## [Source document]
────────────────────
Hrant Nazaryan, 61, was appointed as Constitutional Court member in February 1996 by then-President Levon Ter-Petrosyan. He is one of the two judges that can hold office until the age of 70. Since 1991, Nazaryan worked as the chief consultant in the Legal Department of the Supreme Council (Armenia’s Parliament, before it was renamed to the National Assembly in 1995) and later as the Chief Specialist of the Legal Department in the President’s Office. He is the only member of the CC that took part in training programs at American universities, first at the International Law Institute in Washington, DC, and later at the Academy of American and International Law in Texas. Nazaryan will turn 70 in 2029.

Feliks Tokhyan, 64, is the second member of the Constitutional Court that can hold office until he is 70. He was appointed as a member of the CC in September 1997, again by the decree of Armenia’s first President Levon Ter-Petrosyan. Before his appointment to the Constitutional Court, in the early 1990s, Tokhyan primarily worked in academia, first as a fellow and researcher at the Institute of Philosophy and Law at the National Academy of Arts and Sciences, then as the Head of the Faculty of Law at Galick University, and finally as a law professor at the Public Administration Academy. Tokhyan will turn 70 in 2026.
────────────────────
## [Questions on the material]
1. From the Constitutional Court profiles, list the institutions where Feliks Tokhyan worked before his appointment to the court.
2. According to the Constitutional Court profiles, who appointed Hrant Nazaryan to the Constitutional Court?
3. Extract everything in the Constitutional Court profiles from "Hrant Nazaryan, 61, was" down to "70 in 2029.".

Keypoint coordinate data
────────────────────
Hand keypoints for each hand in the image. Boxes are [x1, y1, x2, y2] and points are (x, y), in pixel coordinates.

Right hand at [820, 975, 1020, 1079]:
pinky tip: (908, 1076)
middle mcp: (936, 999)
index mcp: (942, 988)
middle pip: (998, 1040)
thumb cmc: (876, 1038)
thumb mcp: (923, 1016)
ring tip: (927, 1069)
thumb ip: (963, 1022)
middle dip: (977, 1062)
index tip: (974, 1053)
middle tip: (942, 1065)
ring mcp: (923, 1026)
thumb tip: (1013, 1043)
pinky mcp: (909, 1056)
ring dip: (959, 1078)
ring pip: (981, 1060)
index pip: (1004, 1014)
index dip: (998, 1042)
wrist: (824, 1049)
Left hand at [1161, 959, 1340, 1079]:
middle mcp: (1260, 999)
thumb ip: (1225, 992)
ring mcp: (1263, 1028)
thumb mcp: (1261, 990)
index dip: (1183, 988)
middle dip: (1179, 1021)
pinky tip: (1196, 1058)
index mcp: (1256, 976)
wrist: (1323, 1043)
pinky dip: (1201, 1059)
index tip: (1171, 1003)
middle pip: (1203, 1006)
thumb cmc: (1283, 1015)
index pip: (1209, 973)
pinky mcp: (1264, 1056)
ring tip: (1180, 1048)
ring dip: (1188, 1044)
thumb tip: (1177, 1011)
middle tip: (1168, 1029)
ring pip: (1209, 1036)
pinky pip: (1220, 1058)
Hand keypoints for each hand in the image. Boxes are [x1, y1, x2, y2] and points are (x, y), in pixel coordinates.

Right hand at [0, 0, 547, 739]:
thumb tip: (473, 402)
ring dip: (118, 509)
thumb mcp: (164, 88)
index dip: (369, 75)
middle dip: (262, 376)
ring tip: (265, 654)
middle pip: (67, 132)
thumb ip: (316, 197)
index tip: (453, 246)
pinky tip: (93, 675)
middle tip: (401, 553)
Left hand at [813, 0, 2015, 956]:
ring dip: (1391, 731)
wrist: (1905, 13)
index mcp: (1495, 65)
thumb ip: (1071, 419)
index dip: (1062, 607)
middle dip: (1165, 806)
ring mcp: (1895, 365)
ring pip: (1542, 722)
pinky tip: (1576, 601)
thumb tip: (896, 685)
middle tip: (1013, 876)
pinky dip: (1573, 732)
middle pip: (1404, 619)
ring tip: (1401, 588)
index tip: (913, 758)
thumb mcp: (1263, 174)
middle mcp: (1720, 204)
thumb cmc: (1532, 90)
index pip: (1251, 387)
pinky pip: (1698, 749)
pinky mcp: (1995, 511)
────────────────────
## [Answers by item]
1.
- Institute of Philosophy and Law at the National Academy of Arts and Sciences
- Galick University
- Public Administration Academy

2. Then-President Levon Ter-Petrosyan.

3.
Hrant Nazaryan, 61, was appointed as Constitutional Court member in February 1996 by then-President Levon Ter-Petrosyan. He is one of the two judges that can hold office until the age of 70. Since 1991, Nazaryan worked as the chief consultant in the Legal Department of the Supreme Council (Armenia’s Parliament, before it was renamed to the National Assembly in 1995) and later as the Chief Specialist of the Legal Department in the President’s Office. He is the only member of the CC that took part in training programs at American universities, first at the International Law Institute in Washington, DC, and later at the Academy of American and International Law in Texas. Nazaryan will turn 70 in 2029.